Yevgeniya Yashina said that International Atomic Energy Agency (IAEA)’s inspectors, who are monitoring the situation at the nuclear power plant, will be informed about the attack

MELITOPOL, January 22. /TASS/. The latest series of Ukrainian drone attacks targeted civilian infrastructure in Energodar, the host city of the Zaporozhye Nuclear Power Plant (ZNPP), and not the nuclear facility itself, ZNPP Spokesperson Yevgeniya Yashina has told TASS.

"The city itself, and not the Zaporozhye nuclear power plant, was targeted. Ukrainian unmanned aerial vehicles were spotted above various districts of Energodar: near its water supply infrastructure, embankment and a supermarket," she said.

She added that International Atomic Energy Agency (IAEA)’s inspectors, who are monitoring the situation at the nuclear power plant, will be informed about the attack.

The Reuters news agency reported earlier in the day IAEA Director General Rafael Grossi planned to pay visits to Russia and Ukraine within the next few weeks. The IAEA chief also expressed his concern about the "increased military activity" near the ZNPP. Alexey Likhachev, the director general of Russia’s state-run nuclear corporation Rosatom, said on January 4 that he planned to continue his meetings and consultations with the IAEA chief later this year.

Energodar is located on the left bank of the Dnieper River near the Kakhovka Reservoir, 135 kilometers from Melitopol, the temporary administrative center of the Zaporozhye Region. The city is home to personnel of the Zaporozhye Nuclear Power Plant and their families.

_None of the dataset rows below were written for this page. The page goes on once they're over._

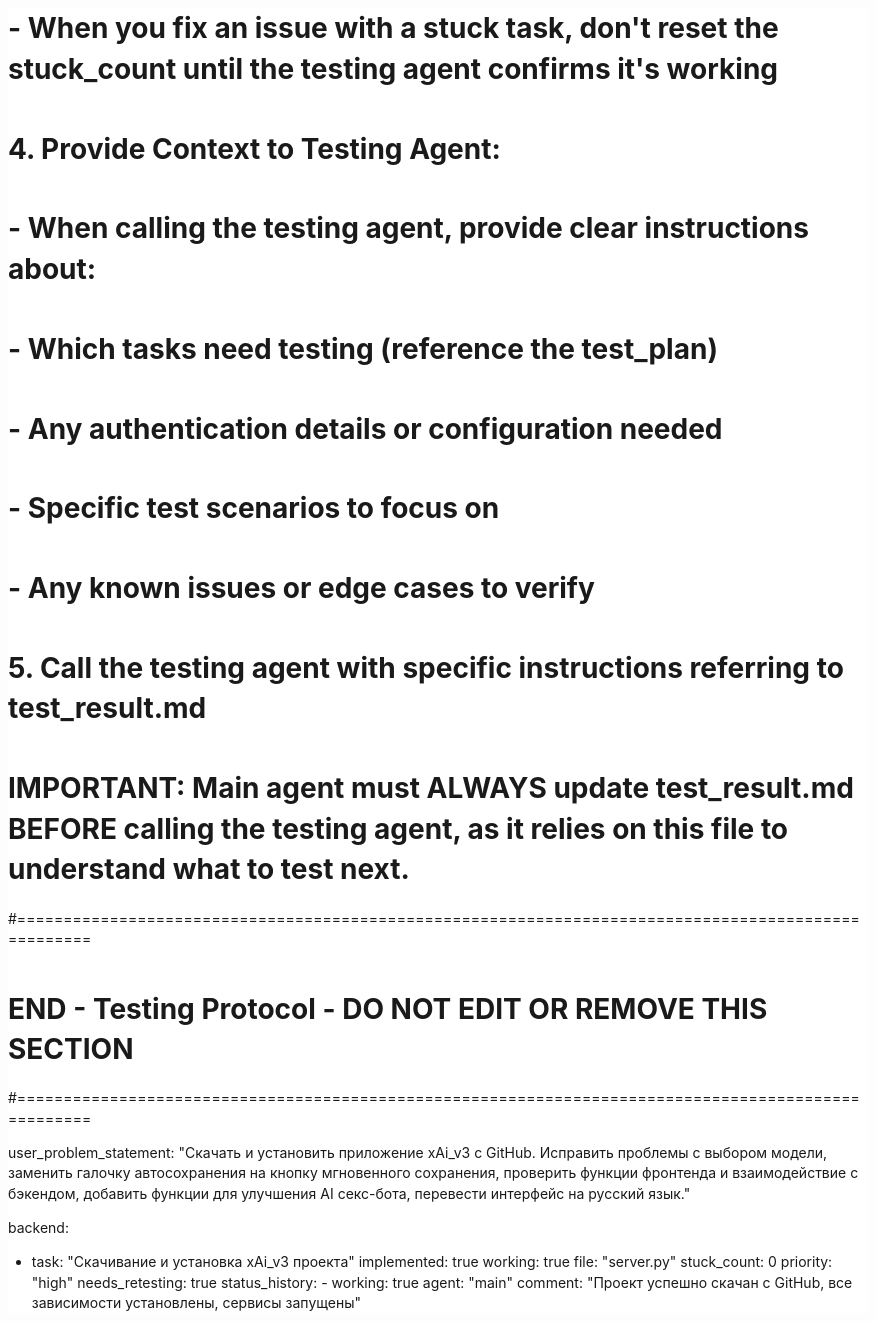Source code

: #    - When you fix an issue with a stuck task, don't reset the stuck_count until the testing agent confirms it's working
#
# 4. Provide Context to Testing Agent:
#    - When calling the testing agent, provide clear instructions about:
#      - Which tasks need testing (reference the test_plan)
#      - Any authentication details or configuration needed
#      - Specific test scenarios to focus on
#      - Any known issues or edge cases to verify
#
# 5. Call the testing agent with specific instructions referring to test_result.md
#
# IMPORTANT: Main agent must ALWAYS update test_result.md BEFORE calling the testing agent, as it relies on this file to understand what to test next.

#====================================================================================================
# END - Testing Protocol - DO NOT EDIT OR REMOVE THIS SECTION
#====================================================================================================



user_problem_statement: "Скачать и установить приложение xAi_v3 с GitHub. Исправить проблемы с выбором модели, заменить галочку автосохранения на кнопку мгновенного сохранения, проверить функции фронтенда и взаимодействие с бэкендом, добавить функции для улучшения AI секс-бота, перевести интерфейс на русский язык."

backend:
  - task: "Скачивание и установка xAi_v3 проекта"
    implemented: true
    working: true
    file: "server.py"
    stuck_count: 0
    priority: "high"
    needs_retesting: true
    status_history:
        - working: true
          agent: "main"
          comment: "Проект успешно скачан с GitHub, все зависимости установлены, сервисы запущены"
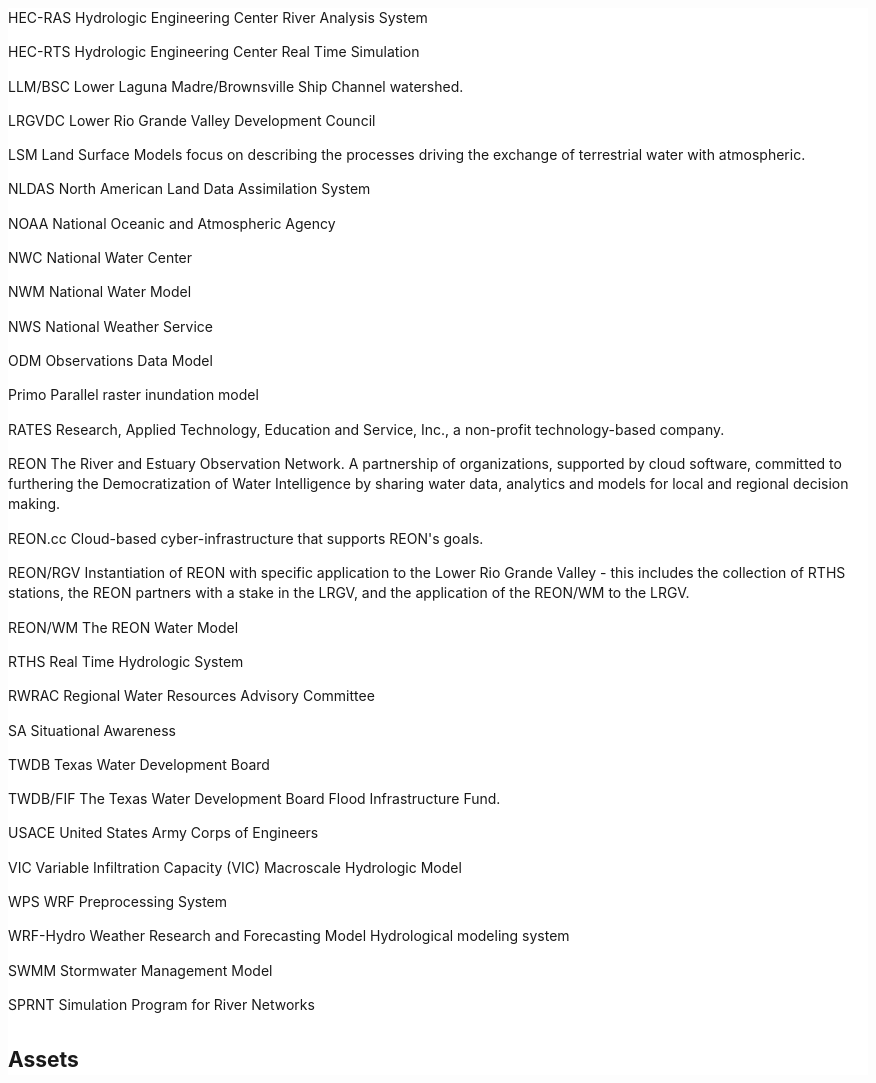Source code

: HEC-RAS Hydrologic Engineering Center River Analysis System

HEC-RTS Hydrologic Engineering Center Real Time Simulation

LLM/BSC Lower Laguna Madre/Brownsville Ship Channel watershed.

LRGVDC Lower Rio Grande Valley Development Council

LSM Land Surface Models focus on describing the processes driving the exchange
of terrestrial water with atmospheric.

NLDAS North American Land Data Assimilation System

NOAA National Oceanic and Atmospheric Agency

NWC National Water Center

NWM National Water Model

NWS National Weather Service

ODM Observations Data Model

Primo Parallel raster inundation model

RATES Research, Applied Technology, Education and Service, Inc., a non-profit
technology-based company.

REON The River and Estuary Observation Network. A partnership of organizations,
supported by cloud software, committed to furthering the Democratization of
Water Intelligence by sharing water data, analytics and models for local and
regional decision making.

REON.cc Cloud-based cyber-infrastructure that supports REON's goals.

REON/RGV Instantiation of REON with specific application to the Lower Rio Grande
Valley - this includes the collection of RTHS stations, the REON partners with a
stake in the LRGV, and the application of the REON/WM to the LRGV.

REON/WM The REON Water Model

RTHS Real Time Hydrologic System

RWRAC Regional Water Resources Advisory Committee

SA Situational Awareness

TWDB Texas Water Development Board

TWDB/FIF The Texas Water Development Board Flood Infrastructure Fund.

USACE United States Army Corps of Engineers

VIC Variable Infiltration Capacity (VIC) Macroscale Hydrologic Model

WPS WRF Preprocessing System

WRF-Hydro Weather Research and Forecasting Model Hydrological modeling system

SWMM Stormwater Management Model

SPRNT Simulation Program for River Networks

## Assets
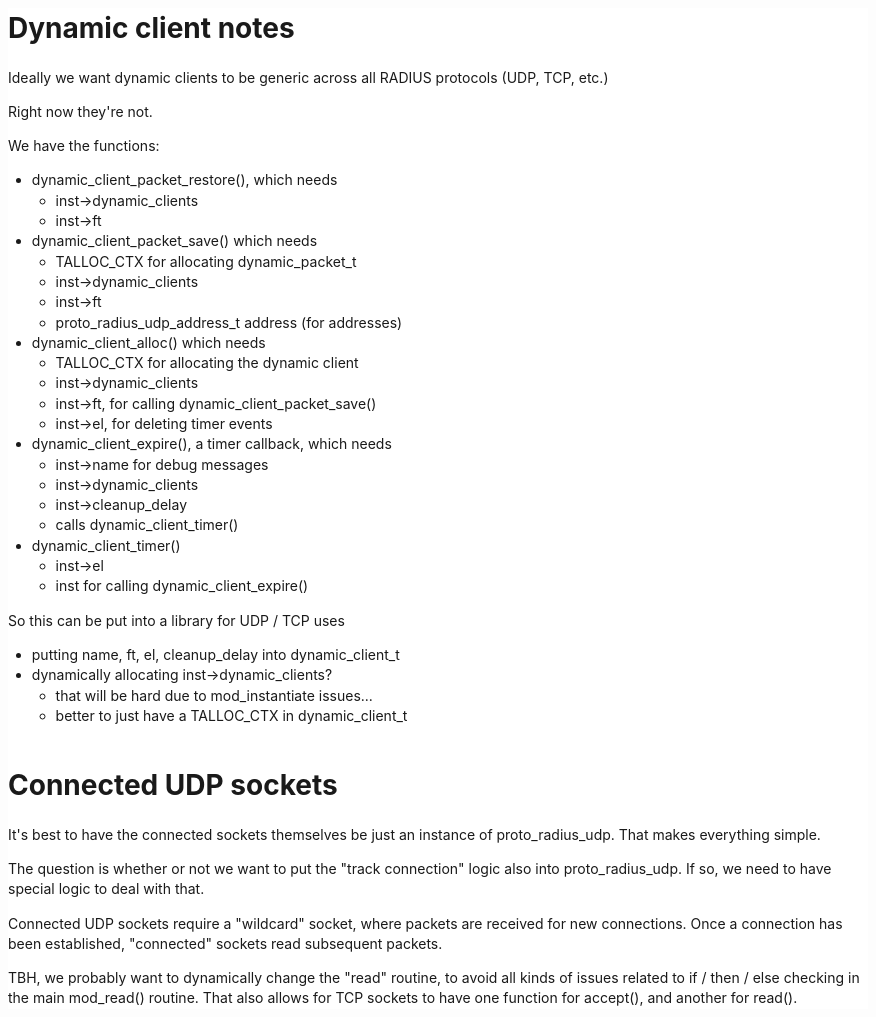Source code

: # Dynamic client notes

Ideally we want dynamic clients to be generic across all RADIUS protocols (UDP, TCP, etc.)

Right now they're not.

We have the functions:

* dynamic_client_packet_restore(), which needs
  * inst->dynamic_clients
  * inst->ft
* dynamic_client_packet_save() which needs
  * TALLOC_CTX for allocating dynamic_packet_t
  * inst->dynamic_clients
  * inst->ft
  * proto_radius_udp_address_t address (for addresses)
* dynamic_client_alloc() which needs
  * TALLOC_CTX for allocating the dynamic client
  * inst->dynamic_clients
  * inst->ft, for calling dynamic_client_packet_save()
  * inst->el, for deleting timer events
* dynamic_client_expire(), a timer callback, which needs
  * inst->name for debug messages
  * inst->dynamic_clients
  * inst->cleanup_delay
  * calls dynamic_client_timer()
* dynamic_client_timer()
  * inst->el
  * inst for calling dynamic_client_expire()

So this can be put into a library for UDP / TCP uses

* putting name, ft, el, cleanup_delay into dynamic_client_t
* dynamically allocating inst->dynamic_clients?
  * that will be hard due to mod_instantiate issues...
  * better to just have a TALLOC_CTX in dynamic_client_t

# Connected UDP sockets

It's best to have the connected sockets themselves be just an instance
of proto_radius_udp.  That makes everything simple.

The question is whether or not we want to put the "track connection"
logic also into proto_radius_udp.  If so, we need to have special
logic to deal with that.

Connected UDP sockets require a "wildcard" socket, where packets are
received for new connections.  Once a connection has been established,
"connected" sockets read subsequent packets.

TBH, we probably want to dynamically change the "read" routine, to
avoid all kinds of issues related to if / then / else checking in the
main mod_read() routine.  That also allows for TCP sockets to have one
function for accept(), and another for read().
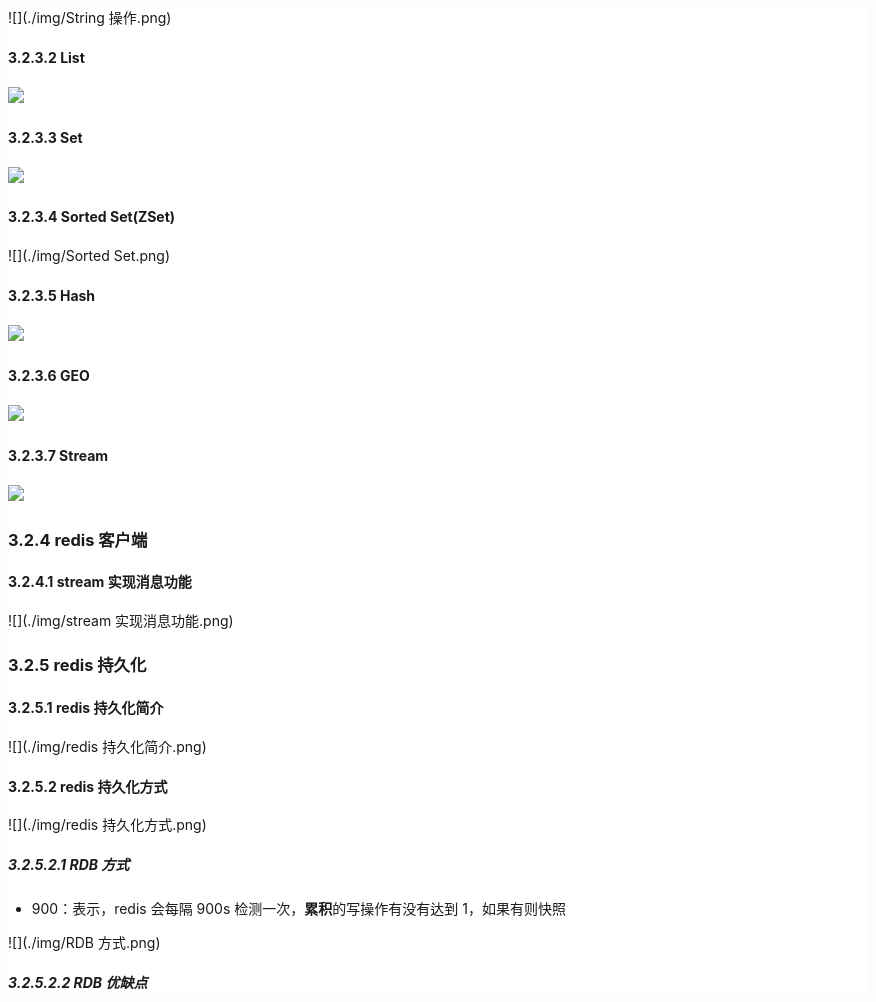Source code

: ![](./img/String 操作.png)

#### 3.2.3.2 List

![](./img/List.png)

#### 3.2.3.3 Set

![](./img/Set.png)

#### 3.2.3.4 Sorted Set(ZSet)

![](./img/Sorted Set.png)

#### 3.2.3.5 Hash

![](./img/Hash.png)

#### 3.2.3.6 GEO

![](./img/GEO.png)

#### 3.2.3.7 Stream

![](./img/Stream.png)

### 3.2.4 redis 客户端

#### 3.2.4.1 stream 实现消息功能

![](./img/stream 实现消息功能.png)

### 3.2.5 redis 持久化

#### 3.2.5.1 redis 持久化简介

![](./img/redis 持久化简介.png)

#### 3.2.5.2 redis 持久化方式

![](./img/redis 持久化方式.png)

##### 3.2.5.2.1 RDB 方式

- 900：表示，redis 会每隔 900s 检测一次，**累积**的写操作有没有达到 1，如果有则快照

![](./img/RDB 方式.png)

##### 3.2.5.2.2 RDB 优缺点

The Zaporozhye nuclear facility, with roughly 6GW of capacity, is the largest of its kind in Europe. Russia took control of the plant on February 28, 2022, in the first days of its special military operation in Ukraine. Since then, units of the Ukrainian army have periodically conducted shelling both of residential districts in nearby Energodar and the premises of the nuclear plant itself, by means of drones, heavy artillery and multiple launch rocket systems (MLRS).